Data records:
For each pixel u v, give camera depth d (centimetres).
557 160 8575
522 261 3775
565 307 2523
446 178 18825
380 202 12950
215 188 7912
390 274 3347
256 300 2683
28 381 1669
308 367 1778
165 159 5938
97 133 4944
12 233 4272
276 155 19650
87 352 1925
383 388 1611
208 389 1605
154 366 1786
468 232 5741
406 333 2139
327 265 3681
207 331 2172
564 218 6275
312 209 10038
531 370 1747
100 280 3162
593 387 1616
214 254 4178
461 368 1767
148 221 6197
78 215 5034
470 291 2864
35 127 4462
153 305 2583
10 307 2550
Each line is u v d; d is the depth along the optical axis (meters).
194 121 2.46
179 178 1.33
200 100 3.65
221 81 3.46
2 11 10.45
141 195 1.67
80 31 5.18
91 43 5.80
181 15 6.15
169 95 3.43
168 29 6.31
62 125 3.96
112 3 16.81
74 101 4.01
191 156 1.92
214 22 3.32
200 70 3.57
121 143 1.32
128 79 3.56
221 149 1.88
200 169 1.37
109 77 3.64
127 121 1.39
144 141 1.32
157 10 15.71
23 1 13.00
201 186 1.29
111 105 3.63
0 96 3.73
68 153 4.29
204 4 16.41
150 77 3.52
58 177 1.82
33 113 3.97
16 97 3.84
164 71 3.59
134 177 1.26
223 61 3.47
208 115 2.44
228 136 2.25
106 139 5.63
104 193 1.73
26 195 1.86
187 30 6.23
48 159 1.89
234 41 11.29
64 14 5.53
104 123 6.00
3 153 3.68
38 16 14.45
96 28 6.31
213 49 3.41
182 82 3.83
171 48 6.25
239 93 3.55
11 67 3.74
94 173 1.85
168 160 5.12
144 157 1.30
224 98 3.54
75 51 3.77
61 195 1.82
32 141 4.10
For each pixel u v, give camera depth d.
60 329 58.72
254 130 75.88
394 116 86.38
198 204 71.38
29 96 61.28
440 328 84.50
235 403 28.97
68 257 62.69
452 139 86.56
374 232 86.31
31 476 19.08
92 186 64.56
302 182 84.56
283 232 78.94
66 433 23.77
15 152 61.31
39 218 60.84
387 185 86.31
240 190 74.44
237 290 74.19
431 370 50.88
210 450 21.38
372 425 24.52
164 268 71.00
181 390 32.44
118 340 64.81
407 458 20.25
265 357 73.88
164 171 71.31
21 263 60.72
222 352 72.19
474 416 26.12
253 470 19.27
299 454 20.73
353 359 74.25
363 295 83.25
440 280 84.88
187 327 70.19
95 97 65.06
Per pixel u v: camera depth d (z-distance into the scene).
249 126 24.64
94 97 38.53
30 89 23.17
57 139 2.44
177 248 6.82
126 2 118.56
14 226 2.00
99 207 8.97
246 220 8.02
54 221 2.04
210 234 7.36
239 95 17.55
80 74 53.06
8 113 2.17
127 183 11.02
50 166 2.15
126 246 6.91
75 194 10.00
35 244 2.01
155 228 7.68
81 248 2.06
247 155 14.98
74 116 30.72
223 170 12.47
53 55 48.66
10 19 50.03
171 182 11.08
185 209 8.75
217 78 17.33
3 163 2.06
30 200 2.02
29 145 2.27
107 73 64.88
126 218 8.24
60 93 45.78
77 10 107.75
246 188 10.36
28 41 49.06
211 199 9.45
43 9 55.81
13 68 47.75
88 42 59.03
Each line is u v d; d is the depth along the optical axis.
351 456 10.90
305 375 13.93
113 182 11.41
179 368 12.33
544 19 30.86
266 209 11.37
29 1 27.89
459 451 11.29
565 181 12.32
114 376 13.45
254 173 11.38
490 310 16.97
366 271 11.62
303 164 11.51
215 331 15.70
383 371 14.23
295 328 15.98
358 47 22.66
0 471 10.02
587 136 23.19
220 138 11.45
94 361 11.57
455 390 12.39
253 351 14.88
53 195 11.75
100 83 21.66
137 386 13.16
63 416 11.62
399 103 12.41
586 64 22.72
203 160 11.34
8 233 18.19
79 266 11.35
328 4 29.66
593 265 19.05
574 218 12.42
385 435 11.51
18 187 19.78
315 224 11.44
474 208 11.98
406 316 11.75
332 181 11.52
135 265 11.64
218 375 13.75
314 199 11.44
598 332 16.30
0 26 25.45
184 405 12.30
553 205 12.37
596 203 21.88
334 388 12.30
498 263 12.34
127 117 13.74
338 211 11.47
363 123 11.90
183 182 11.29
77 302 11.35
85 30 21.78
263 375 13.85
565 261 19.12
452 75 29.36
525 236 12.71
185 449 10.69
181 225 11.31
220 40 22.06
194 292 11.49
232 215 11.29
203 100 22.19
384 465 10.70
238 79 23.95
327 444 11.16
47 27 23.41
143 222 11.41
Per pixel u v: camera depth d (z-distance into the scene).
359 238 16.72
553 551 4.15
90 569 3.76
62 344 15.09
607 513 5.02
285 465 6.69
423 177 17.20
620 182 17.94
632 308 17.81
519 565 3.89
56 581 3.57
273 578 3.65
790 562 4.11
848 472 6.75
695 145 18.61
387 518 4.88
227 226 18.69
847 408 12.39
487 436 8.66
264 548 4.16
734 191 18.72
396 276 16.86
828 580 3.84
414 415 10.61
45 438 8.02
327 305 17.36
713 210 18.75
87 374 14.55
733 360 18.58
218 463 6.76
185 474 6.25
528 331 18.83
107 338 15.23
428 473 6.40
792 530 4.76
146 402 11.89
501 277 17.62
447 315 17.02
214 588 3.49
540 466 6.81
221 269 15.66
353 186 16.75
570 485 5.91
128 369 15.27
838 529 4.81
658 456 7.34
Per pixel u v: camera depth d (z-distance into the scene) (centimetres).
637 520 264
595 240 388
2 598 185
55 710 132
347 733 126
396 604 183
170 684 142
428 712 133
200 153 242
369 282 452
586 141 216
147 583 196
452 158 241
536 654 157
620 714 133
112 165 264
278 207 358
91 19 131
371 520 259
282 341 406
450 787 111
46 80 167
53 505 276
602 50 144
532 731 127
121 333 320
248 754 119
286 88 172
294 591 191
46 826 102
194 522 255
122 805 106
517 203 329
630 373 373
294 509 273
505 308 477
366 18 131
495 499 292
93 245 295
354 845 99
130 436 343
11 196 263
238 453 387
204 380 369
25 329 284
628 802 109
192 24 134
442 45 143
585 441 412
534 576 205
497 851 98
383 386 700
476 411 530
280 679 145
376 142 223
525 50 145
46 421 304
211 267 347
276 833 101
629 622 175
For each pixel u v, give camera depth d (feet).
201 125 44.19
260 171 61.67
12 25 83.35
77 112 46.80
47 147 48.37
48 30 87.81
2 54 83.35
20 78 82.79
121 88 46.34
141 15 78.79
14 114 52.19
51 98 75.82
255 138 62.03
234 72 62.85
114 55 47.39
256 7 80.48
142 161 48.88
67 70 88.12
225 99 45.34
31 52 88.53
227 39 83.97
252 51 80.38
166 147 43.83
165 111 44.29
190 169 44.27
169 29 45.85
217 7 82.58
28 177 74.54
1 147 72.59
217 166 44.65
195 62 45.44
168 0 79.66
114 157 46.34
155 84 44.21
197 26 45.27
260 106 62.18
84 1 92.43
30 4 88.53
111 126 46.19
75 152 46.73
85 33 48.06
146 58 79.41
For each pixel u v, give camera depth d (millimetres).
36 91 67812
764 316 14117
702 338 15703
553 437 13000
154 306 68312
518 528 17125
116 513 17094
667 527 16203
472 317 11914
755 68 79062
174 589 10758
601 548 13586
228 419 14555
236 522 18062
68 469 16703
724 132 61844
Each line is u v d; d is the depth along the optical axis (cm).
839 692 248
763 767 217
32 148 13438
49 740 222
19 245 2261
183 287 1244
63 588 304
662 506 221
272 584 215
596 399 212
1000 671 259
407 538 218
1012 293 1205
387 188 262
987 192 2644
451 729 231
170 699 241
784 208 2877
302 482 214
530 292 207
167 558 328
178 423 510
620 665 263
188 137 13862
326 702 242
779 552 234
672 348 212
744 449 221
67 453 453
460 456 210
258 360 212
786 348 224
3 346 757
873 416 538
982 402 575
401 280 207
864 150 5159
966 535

Action item:
From the records above, quote only the lines running from the line with "283 232 78.94" to the line with "194 292 11.49", both lines included.

Answer for the task:
283 232 78.94
66 433 23.77
15 152 61.31
39 218 60.84
387 185 86.31
240 190 74.44
237 290 74.19
431 370 50.88
210 450 21.38
372 425 24.52
164 268 71.00
181 390 32.44
118 340 64.81
407 458 20.25
265 357 73.88
164 171 71.31
21 263 60.72
222 352 72.19
474 416 26.12
253 470 19.27
299 454 20.73
353 359 74.25
363 295 83.25
440 280 84.88
187 327 70.19
95 97 65.06
Per pixel u v: camera depth d (z-distance into the scene).
249 126 24.64
94 97 38.53
30 89 23.17
57 139 2.44
177 248 6.82
126 2 118.56
14 226 2.00
99 207 8.97
246 220 8.02
54 221 2.04
210 234 7.36
239 95 17.55
80 74 53.06
8 113 2.17
127 183 11.02
50 166 2.15
126 246 6.91
75 194 10.00
35 244 2.01
155 228 7.68
81 248 2.06
247 155 14.98
74 116 30.72
223 170 12.47
53 55 48.66
10 19 50.03
171 182 11.08
185 209 8.75
217 78 17.33
3 163 2.06
30 200 2.02
29 145 2.27
107 73 64.88
126 218 8.24
60 93 45.78
77 10 107.75
246 188 10.36
28 41 49.06
211 199 9.45
43 9 55.81
13 68 47.75
88 42 59.03
Each line is u v d; d is the depth along the optical axis.
351 456 10.90
305 375 13.93
113 182 11.41
179 368 12.33
544 19 30.86
266 209 11.37
29 1 27.89
459 451 11.29
565 181 12.32
114 376 13.45
254 173 11.38
490 310 16.97
366 271 11.62
303 164 11.51
215 331 15.70
383 371 14.23
295 328 15.98
358 47 22.66
0 471 10.02
587 136 23.19
220 138 11.45
94 361 11.57
455 390 12.39
253 351 14.88
53 195 11.75
100 83 21.66
137 386 13.16
63 416 11.62
399 103 12.41
586 64 22.72
203 160 11.34
8 233 18.19
79 266 11.35
328 4 29.66
593 265 19.05
574 218 12.42
385 435 11.51
18 187 19.78
315 224 11.44
474 208 11.98
406 316 11.75
332 181 11.52
135 265 11.64
218 375 13.75
314 199 11.44
598 332 16.30
0 26 25.45
184 405 12.30
553 205 12.37
596 203 21.88
334 388 12.30
498 263 12.34
127 117 13.74
338 211 11.47
363 123 11.90
183 182 11.29
77 302 11.35
85 30 21.78
263 375 13.85
565 261 19.12
452 75 29.36
525 236 12.71
185 449 10.69
181 225 11.31
220 40 22.06
194 292 11.49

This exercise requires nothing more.